- _ACTIVITY 1_:
Pull out every line of the rows that contains the string "Hager", matching case exactly.

- _DOCUMENT SEGMENT_:
• • • • • • •

Skip to content

Concepts

Here we introduce the main concepts of GraphCast, a framework for transforming data into property graphs.

System Overview

GraphCast transforms data sources into property graphs through a pipeline of components:

  1. Data SourcesResourcesActorsVertices/EdgesGraph Database

Each component plays a specific role in this transformation process.

Core Components

Schema

The Schema is the central configuration that defines how data sources are transformed into a property graph. It encapsulates: - Vertex and edge definitions - Resource mappings - Data transformations - Index configurations

Vertex

A Vertex describes vertices and their database indexes. It supports: - Single or compound indexes (e.g., ["first_name", "last_name"] instead of "full_name") - Property definitions - Filtering conditions - Optional blank vertex configuration

Edge

An Edge describes edges and their database indexes. It allows: - Definition at any level of a hierarchical document - Reliance on vertex principal index - Weight configuration using source_fields, target_fields, and direct parameters - Uniqueness constraints with respect to source, target, and weight fields

Edge Attributes and Configuration

Edges in GraphCast support a rich set of attributes that enable flexible relationship modeling:

Basic Attributes

  • source: Source vertex name (required)
  • target: Target vertex name (required)
  • indexes: List of database indexes for the edge
  • weights: Optional weight configuration for edge properties

Relationship Type Configuration

  • relation: Explicit relationship name (primarily for Neo4j)
  • relation_field: Field name containing relationship type values (for CSV/tabular data)
  • relation_from_key: Use JSON key names as relationship types (for nested JSON data)

Weight Configuration

  • weights.vertices: List of weight configurations from vertex properties
  • weights.direct: List of direct field mappings as edge properties
  • weights.source_fields: Fields from source vertex to use as weights
  • weights.target_fields: Fields from target vertex to use as weights

Edge Behavior Control

  • aux: Whether this is an auxiliary edge (collection created, but not considered by GraphCast)

• • • • • • •

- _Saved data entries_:
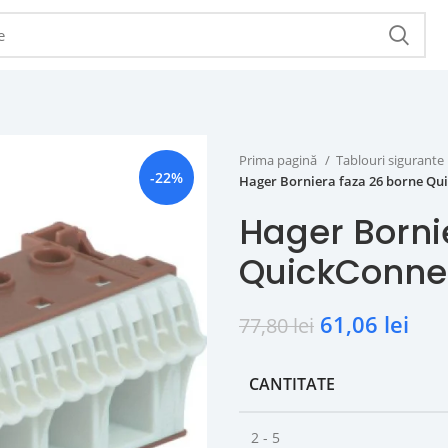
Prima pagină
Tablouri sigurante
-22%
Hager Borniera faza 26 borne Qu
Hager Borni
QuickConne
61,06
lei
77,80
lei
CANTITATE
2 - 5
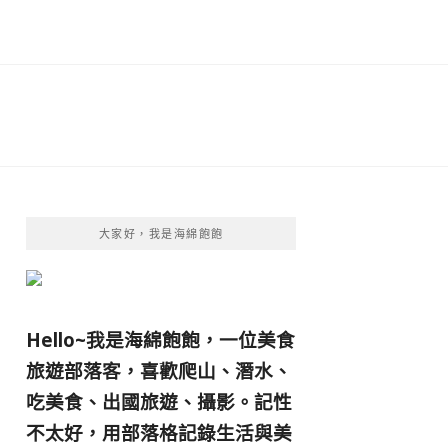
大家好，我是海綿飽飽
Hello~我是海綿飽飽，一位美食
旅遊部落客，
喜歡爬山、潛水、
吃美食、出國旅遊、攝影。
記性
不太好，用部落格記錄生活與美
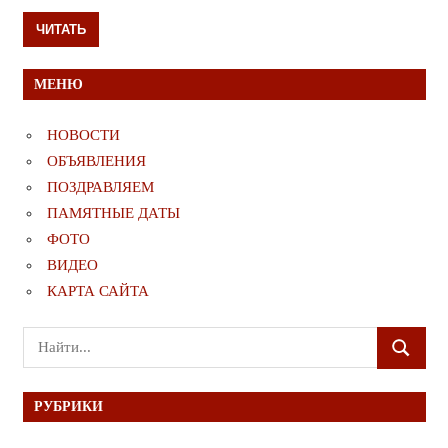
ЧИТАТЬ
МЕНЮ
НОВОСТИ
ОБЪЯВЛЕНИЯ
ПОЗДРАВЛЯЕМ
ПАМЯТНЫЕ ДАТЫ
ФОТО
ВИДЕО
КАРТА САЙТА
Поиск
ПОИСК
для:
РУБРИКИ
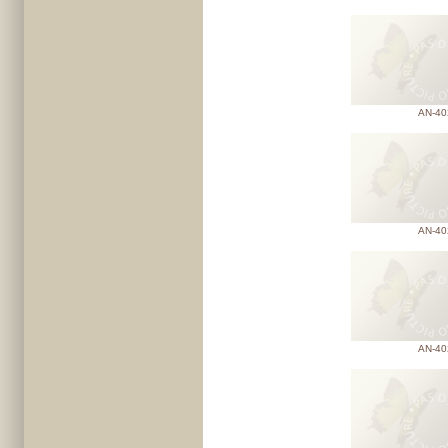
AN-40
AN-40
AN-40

• • • • • • •

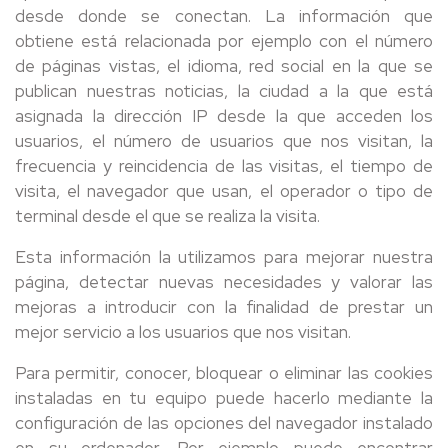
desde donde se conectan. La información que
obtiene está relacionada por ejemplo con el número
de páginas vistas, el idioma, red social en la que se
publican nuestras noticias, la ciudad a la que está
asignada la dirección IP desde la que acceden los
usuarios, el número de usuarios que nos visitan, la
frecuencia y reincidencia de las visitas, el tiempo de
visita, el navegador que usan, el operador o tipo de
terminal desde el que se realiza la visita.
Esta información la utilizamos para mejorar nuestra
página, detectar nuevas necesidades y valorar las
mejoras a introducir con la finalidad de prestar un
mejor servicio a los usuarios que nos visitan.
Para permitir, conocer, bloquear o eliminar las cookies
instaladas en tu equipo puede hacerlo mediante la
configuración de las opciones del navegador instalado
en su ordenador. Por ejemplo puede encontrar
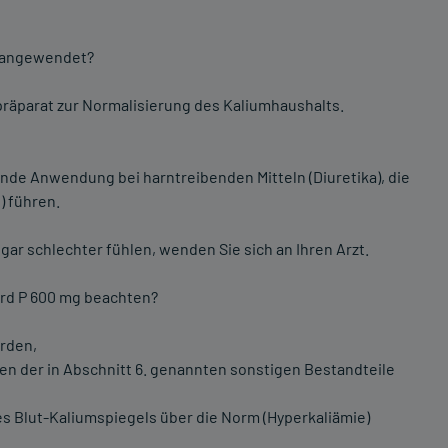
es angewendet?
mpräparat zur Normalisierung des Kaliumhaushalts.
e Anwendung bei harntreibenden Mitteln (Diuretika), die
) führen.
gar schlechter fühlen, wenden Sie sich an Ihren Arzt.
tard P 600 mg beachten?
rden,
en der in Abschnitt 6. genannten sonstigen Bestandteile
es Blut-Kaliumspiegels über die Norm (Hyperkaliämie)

• • • • • • •

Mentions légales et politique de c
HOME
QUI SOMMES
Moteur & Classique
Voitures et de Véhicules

• • • • • • •

- _ACTIVITY 2_:
List the four weight configuration attributes that the GraphCast concepts page gives for edges.

- _FINAL ANSWER 1_:
Hager Borniera faza 26 borne Qu
Hager Borni

- _FINAL ANSWER 2_:
weights.vertices
weights.direct
weights.source_fields
weights.target_fields